About this time last year, Argentina was celebrating its return to fiscal responsibility and the international debt markets with a 100-year bond offering. And why not? It had been a whole three years since the country’s most recent default, its sixth in, well, 100 years. Investors could not get enough of the stuff. After all, Argentina’s new president was a businessman like them and saying all the right things, and they only needed the country to pay its bills for 12 years to make money on the century bonds. What could go wrong?
Well, in a word, Argentina. Argentina could go wrong.

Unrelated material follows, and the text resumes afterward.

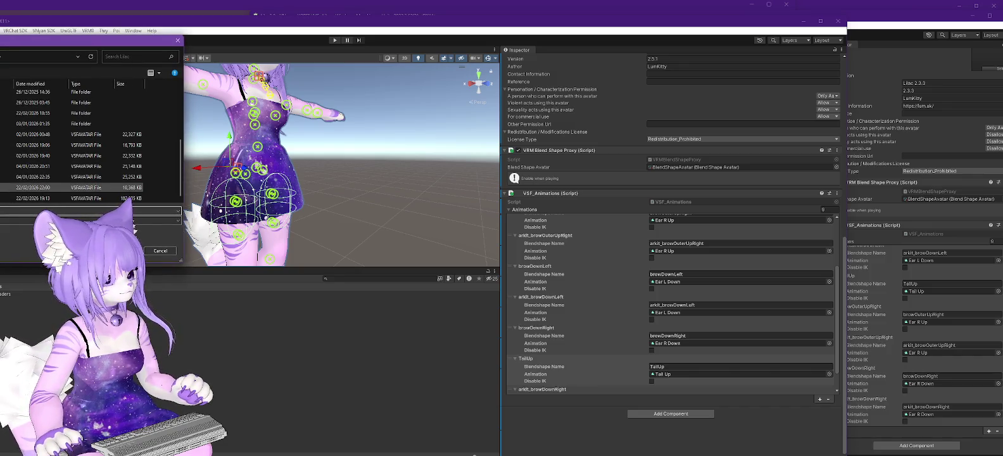
# - Overwrite Lilac 2.5.1.vsfavatar with the new export, confirming the replacement
pyautogui.doubleClick(82, 188)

Argentina was on course to run a large fiscal deficit this year, and Argentina owes a large amount of its debt in U.S. dollars, which are becoming very expensive. Negotiations for an Argentine rescue from the International Monetary Fund are picking up, with the IMF’s board expected on Friday to formally deputize the IMF’s staff to negotiate the details of the rescue…. “The reality is this bailout, as things are dragging on, is getting more expensive,” Mr. Brooks said….
In exchange for the lending, the expectation is that the country will take meaningful steps to get out of the situation. With so much of Argentina’s challenge driven by large and persistent deficits, a big focus of the negotiations is likely to be a set of targets, agreed upon by the IMF and Argentina’s President Mauricio Macri, to reduce those deficits to specific levels.